WITH THE RENEWED SUGGESTION OF A WIDE-REACHING PROJECT OF FLOOD-MITIGATION

ONE cannot read of the recent disastrous overflow of the rivers of the Ohio Valley watershed without a sinking of the heart, to think how near is happiness to grief. That thousands, apparently through no fault of their own, should be overwhelmed by the relentless powers of nature, takes us back to a pagan conception of the universe, until we begin to sum up the unpagan-like solidarity in the sympathy of mankind, the touch of human nature that makes the whole world kin. Senator Root recently said that “the progress of civilization is marked by the destruction of isolation,” meaning, of course, by the drawing together of men through common ideas, interests, and even sorrows. It is no perfunctory thought that out of such calamities come many of the heroisms, the sacrifices, the lightning-like-flashes of spiritual revelation that ennoble humanity.

With becoming awe at what seems to have been unpreventable, it is sadly appropriate to inquire what might have been done in past years to lessen the recurrent tragedy of the western floods. To be sure, one cannot by a gesture bid the tempest stand, but nothing is more demonstrable than that the greed and neglect of man have greatly contributed to the destructiveness of floods. The devastation of the ax leads direct to the devastation of the waters. The excessive deforesting of Ohio and Indiana for a hundred years is no illusory or negligible factor in the crisis of death and desolation that has fallen upon those States.
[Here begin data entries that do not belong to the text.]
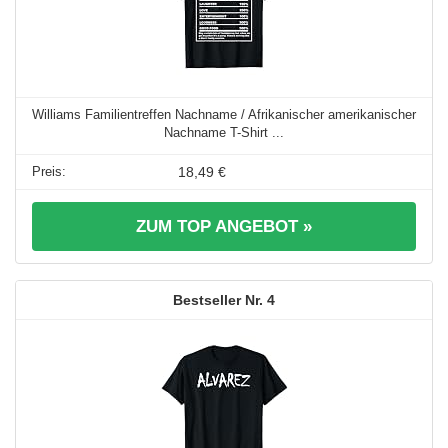
Williams Familientreffen Nachname / Afrikanischer amerikanischer
Nachname T-Shirt ...
18,49 €
ZUM TOP ANGEBOT »
4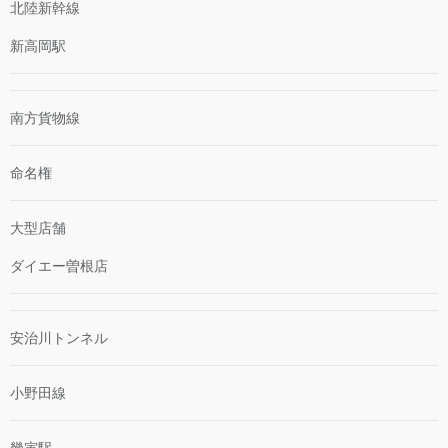
北陸新幹線
新高岡駅
南方貨物線
命名権
大型店舗
ダイエー曽根店
安治川トンネル
小野田線
幾寅駅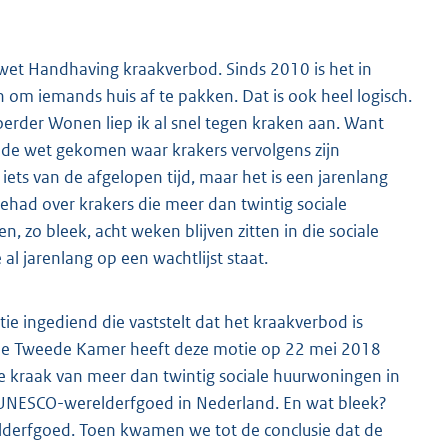
fwet Handhaving kraakverbod. Sinds 2010 is het in
om iemands huis af te pakken. Dat is ook heel logisch.
erder Wonen liep ik al snel tegen kraken aan. Want
n de wet gekomen waar krakers vervolgens zijn
 iets van de afgelopen tijd, maar het is een jarenlang
had over krakers die meer dan twintig sociale
zo bleek, acht weken blijven zitten in die sociale
al jarenlang op een wachtlijst staat.
e ingediend die vaststelt dat het kraakverbod is
. De Tweede Kamer heeft deze motie op 22 mei 2018
de kraak van meer dan twintig sociale huurwoningen in
je UNESCO-werelderfgoed in Nederland. En wat bleek?
elderfgoed. Toen kwamen we tot de conclusie dat de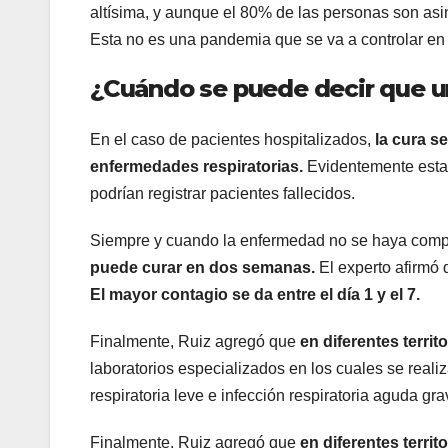
altísima, y aunque el 80% de las personas son as
Esta no es una pandemia que se va a controlar en d
¿Cuándo se puede decir que u
En el caso de pacientes hospitalizados,
la cura s
enfermedades respiratorias.
Evidentemente esta
podrían registrar pacientes fallecidos.
Siempre y cuando la enfermedad no se haya compl
puede curar en dos semanas.
El experto afirmó 
El mayor contagio se da entre el día 1 y el 7.
Finalmente, Ruiz agregó que
en diferentes terri
laboratorios especializados en los cuales se reali
respiratoria leve e infección respiratoria aguda gr
Finalmente, Ruiz agregó que
en diferentes terri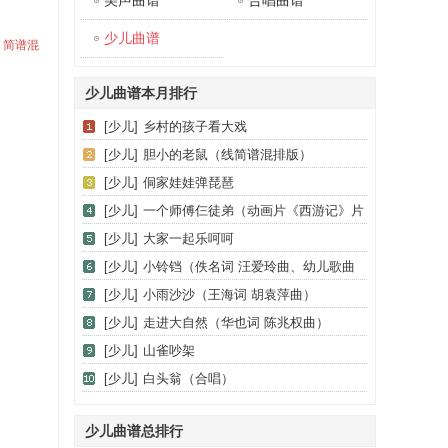
美声曲谱
合唱曲谱
少儿曲谱
、简谱混
少儿曲谱本月排行
[少儿]
乡村的孩子看大戏
[少儿]
胆小的老鼠（线简谱混排版）
[少儿]
侗家娃娃弹琵琶
[少儿]
一个师傅仨徒弟（动画片《西游记》片
尾歌、合唱）
[少儿]
大家一起乐呵呵
[少儿]
小铃铛（佚名词 汪爱玲曲、幼儿歌曲
钢琴伴奏）
[少儿]
小雨沙沙（王海词 胡袁萍曲）
[少儿]
走进大自然（华也词 陈兆权曲）
[少儿]
山雀吵架
[少儿]
白头翁（合唱）
少儿曲谱总排行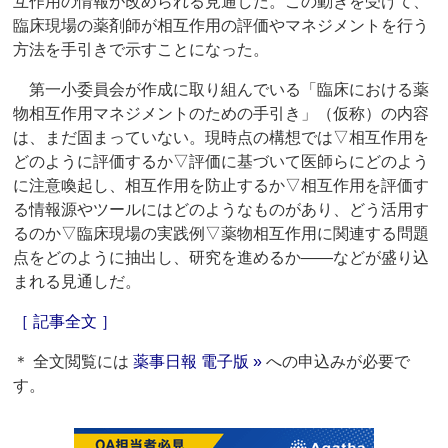
互作用の情報が改められる見通しだ。この動きを受けて、
臨床現場の薬剤師が相互作用の評価やマネジメントを行う
方法を手引きで示すことになった。
第一小委員会が作成に取り組んでいる「臨床における薬
物相互作用マネジメントのための手引き」（仮称）の内容
は、まだ固まっていない。現時点の構想では▽相互作用を
どのように評価するか▽評価に基づいて医師らにどのよう
に注意喚起し、相互作用を防止するか▽相互作用を評価す
る情報源やツールにはどのようなものがあり、どう活用す
るのか▽臨床現場の実践例▽薬物相互作用に関連する問題
点をどのように抽出し、研究を進めるか――などが盛り込
まれる見通しだ。
［ 記事全文 ］
＊ 全文閲覧には
薬事日報 電子版 »
への申込みが必要で
す。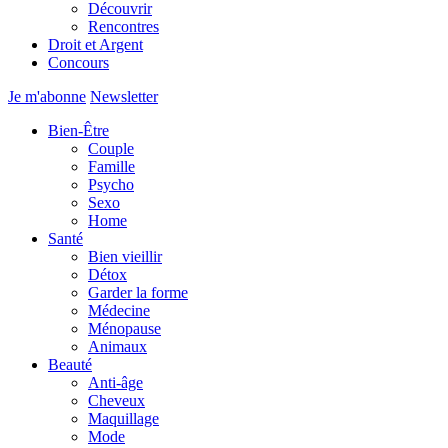
Découvrir
Rencontres
Droit et Argent
Concours
Je m'abonne
Newsletter
Bien-Être
Couple
Famille
Psycho
Sexo
Home
Santé
Bien vieillir
Détox
Garder la forme
Médecine
Ménopause
Animaux
Beauté
Anti-âge
Cheveux
Maquillage
Mode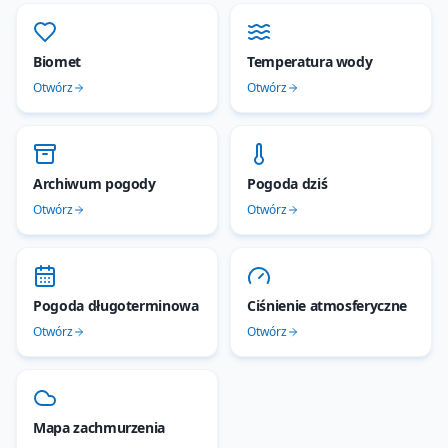
Biomet
Temperatura wody
Otwórz
Otwórz
Archiwum pogody
Pogoda dziś
Otwórz
Otwórz
Pogoda długoterminowa
Ciśnienie atmosferyczne
Otwórz
Otwórz
Mapa zachmurzenia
In this magazine for August, 1912, in an article entitled “A Duty of the South to Itself,” written apropos of the Mississippi floods of last year, we renewed a suggestion which we first made in 1904 and have since several times repeated, looking toward the mitigation of the annual peril to the Ohio and Mississippi valleys. It presented the urgent necessity of setting on foot a policy of coöperation among the Eastern States to save from destruction the flood-restraining upper reaches of the entire Appalachian range. As a matter of public interest, this article was sent to all senators and members of Congress, to the Southern and other newspapers, and to the governors and Chambers of Commerce in the Ohio and Mississippi valleys. Although the suggestion was in the plainest conformity with scientific opinion, it apparently fell upon deaf ears. The imagination of no governor or legislator has been roused to the point of action. After we have reckoned up the cost of the recent floods in lives and money, shall we lie down again to pleasant dreams, oblivious of the fact that to sow neglect is to reap calamity?